**EXERCISE:**
A word-for-word retyping of the listing is the goal.

▼

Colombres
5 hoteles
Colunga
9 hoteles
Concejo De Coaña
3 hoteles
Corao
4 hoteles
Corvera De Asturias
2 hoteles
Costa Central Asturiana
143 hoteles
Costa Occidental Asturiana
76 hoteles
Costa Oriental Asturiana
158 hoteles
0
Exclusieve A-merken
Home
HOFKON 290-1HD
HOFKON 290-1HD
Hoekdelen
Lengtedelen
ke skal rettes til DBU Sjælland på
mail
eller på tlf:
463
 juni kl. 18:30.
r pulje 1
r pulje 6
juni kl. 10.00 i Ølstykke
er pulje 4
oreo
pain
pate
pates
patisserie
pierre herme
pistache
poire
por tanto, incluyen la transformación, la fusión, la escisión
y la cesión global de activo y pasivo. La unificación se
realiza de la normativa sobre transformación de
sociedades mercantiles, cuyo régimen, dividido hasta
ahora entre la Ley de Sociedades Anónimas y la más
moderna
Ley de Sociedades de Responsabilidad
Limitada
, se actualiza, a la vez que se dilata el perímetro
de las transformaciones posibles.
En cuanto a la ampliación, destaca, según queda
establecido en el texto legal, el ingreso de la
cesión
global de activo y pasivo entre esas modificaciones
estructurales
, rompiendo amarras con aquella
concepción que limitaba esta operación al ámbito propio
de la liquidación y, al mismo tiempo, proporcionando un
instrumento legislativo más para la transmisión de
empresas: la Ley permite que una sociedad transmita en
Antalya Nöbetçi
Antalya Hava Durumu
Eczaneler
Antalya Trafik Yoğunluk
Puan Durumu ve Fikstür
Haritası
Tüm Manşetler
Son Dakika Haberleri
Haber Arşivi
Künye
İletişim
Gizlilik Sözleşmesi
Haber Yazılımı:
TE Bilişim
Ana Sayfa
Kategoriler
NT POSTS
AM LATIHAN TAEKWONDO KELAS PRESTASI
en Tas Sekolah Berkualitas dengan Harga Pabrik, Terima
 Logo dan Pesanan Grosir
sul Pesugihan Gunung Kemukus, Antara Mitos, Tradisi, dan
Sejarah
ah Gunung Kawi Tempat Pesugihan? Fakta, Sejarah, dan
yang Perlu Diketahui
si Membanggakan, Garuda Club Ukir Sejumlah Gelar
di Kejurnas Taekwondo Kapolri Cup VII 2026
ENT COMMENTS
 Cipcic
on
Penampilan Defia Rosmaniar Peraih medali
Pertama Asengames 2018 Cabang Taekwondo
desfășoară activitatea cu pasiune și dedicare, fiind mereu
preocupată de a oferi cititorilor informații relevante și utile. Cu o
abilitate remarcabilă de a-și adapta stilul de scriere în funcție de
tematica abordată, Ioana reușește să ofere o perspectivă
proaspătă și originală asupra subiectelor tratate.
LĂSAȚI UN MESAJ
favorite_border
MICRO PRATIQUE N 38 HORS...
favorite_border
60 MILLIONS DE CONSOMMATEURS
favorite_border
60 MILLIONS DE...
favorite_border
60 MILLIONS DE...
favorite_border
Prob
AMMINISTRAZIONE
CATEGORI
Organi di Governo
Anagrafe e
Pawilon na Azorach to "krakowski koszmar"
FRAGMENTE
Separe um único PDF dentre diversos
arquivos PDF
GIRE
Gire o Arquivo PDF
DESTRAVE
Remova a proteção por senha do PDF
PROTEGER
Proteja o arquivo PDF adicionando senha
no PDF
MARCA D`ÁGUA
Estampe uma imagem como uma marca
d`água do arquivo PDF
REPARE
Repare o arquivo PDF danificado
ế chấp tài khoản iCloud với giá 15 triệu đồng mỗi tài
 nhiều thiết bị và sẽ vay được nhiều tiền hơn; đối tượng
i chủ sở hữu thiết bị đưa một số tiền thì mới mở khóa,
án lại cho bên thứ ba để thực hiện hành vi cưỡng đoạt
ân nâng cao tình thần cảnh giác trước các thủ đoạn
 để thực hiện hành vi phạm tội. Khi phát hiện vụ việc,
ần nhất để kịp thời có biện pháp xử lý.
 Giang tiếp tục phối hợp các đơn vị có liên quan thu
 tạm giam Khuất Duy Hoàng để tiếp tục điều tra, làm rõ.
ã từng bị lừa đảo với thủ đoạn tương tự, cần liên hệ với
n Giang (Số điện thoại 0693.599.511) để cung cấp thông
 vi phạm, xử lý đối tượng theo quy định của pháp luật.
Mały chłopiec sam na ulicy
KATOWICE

▲

**SOLUTION:**
Colombres
5 hoteles
Colunga
9 hoteles
Concejo De Coaña
3 hoteles
Corao
4 hoteles
Corvera De Asturias
2 hoteles
Costa Central Asturiana
143 hoteles
Costa Occidental Asturiana
76 hoteles
Costa Oriental Asturiana
158 hoteles
0
Exclusieve A-merken
Home
HOFKON 290-1HD
HOFKON 290-1HD
Hoekdelen
Lengtedelen
ke skal rettes til DBU Sjælland på
mail
eller på tlf:
463
 juni kl. 18:30.
r pulje 1
r pulje 6
juni kl. 10.00 i Ølstykke
er pulje 4
oreo
pain
pate
pates
patisserie
pierre herme
pistache
poire
por tanto, incluyen la transformación, la fusión, la escisión
y la cesión global de activo y pasivo. La unificación se
realiza de la normativa sobre transformación de
sociedades mercantiles, cuyo régimen, dividido hasta
ahora entre la Ley de Sociedades Anónimas y la más
moderna
Ley de Sociedades de Responsabilidad
Limitada
, se actualiza, a la vez que se dilata el perímetro
de las transformaciones posibles.
En cuanto a la ampliación, destaca, según queda
establecido en el texto legal, el ingreso de la
cesión
global de activo y pasivo entre esas modificaciones
estructurales
, rompiendo amarras con aquella
concepción que limitaba esta operación al ámbito propio
de la liquidación y, al mismo tiempo, proporcionando un
instrumento legislativo más para la transmisión de
empresas: la Ley permite que una sociedad transmita en
Antalya Nöbetçi
Antalya Hava Durumu
Eczaneler
Antalya Trafik Yoğunluk
Puan Durumu ve Fikstür
Haritası
Tüm Manşetler
Son Dakika Haberleri
Haber Arşivi
Künye
İletişim
Gizlilik Sözleşmesi
Haber Yazılımı:
TE Bilişim
Ana Sayfa
Kategoriler
NT POSTS
AM LATIHAN TAEKWONDO KELAS PRESTASI
en Tas Sekolah Berkualitas dengan Harga Pabrik, Terima
 Logo dan Pesanan Grosir
sul Pesugihan Gunung Kemukus, Antara Mitos, Tradisi, dan
Sejarah
ah Gunung Kawi Tempat Pesugihan? Fakta, Sejarah, dan
yang Perlu Diketahui
si Membanggakan, Garuda Club Ukir Sejumlah Gelar
di Kejurnas Taekwondo Kapolri Cup VII 2026
ENT COMMENTS
 Cipcic
on
Penampilan Defia Rosmaniar Peraih medali
Pertama Asengames 2018 Cabang Taekwondo
desfășoară activitatea cu pasiune și dedicare, fiind mereu
preocupată de a oferi cititorilor informații relevante și utile. Cu o
abilitate remarcabilă de a-și adapta stilul de scriere în funcție de
tematica abordată, Ioana reușește să ofere o perspectivă
proaspătă și originală asupra subiectelor tratate.
LĂSAȚI UN MESAJ
favorite_border
MICRO PRATIQUE N 38 HORS...
favorite_border
60 MILLIONS DE CONSOMMATEURS
favorite_border
60 MILLIONS DE...
favorite_border
60 MILLIONS DE...
favorite_border
Prob
AMMINISTRAZIONE
CATEGORI
Organi di Governo
Anagrafe e
Pawilon na Azorach to "krakowski koszmar"
FRAGMENTE
Separe um único PDF dentre diversos
arquivos PDF
GIRE
Gire o Arquivo PDF
DESTRAVE
Remova a proteção por senha do PDF
PROTEGER
Proteja o arquivo PDF adicionando senha
no PDF
MARCA D`ÁGUA
Estampe uma imagem como uma marca
d`água do arquivo PDF
REPARE
Repare o arquivo PDF danificado
ế chấp tài khoản iCloud với giá 15 triệu đồng mỗi tài
 nhiều thiết bị và sẽ vay được nhiều tiền hơn; đối tượng
i chủ sở hữu thiết bị đưa một số tiền thì mới mở khóa,
án lại cho bên thứ ba để thực hiện hành vi cưỡng đoạt
ân nâng cao tình thần cảnh giác trước các thủ đoạn
 để thực hiện hành vi phạm tội. Khi phát hiện vụ việc,
ần nhất để kịp thời có biện pháp xử lý.
 Giang tiếp tục phối hợp các đơn vị có liên quan thu
 tạm giam Khuất Duy Hoàng để tiếp tục điều tra, làm rõ.
ã từng bị lừa đảo với thủ đoạn tương tự, cần liên hệ với
n Giang (Số điện thoại 0693.599.511) để cung cấp thông
 vi phạm, xử lý đối tượng theo quy định của pháp luật.
Mały chłopiec sam na ulicy
KATOWICE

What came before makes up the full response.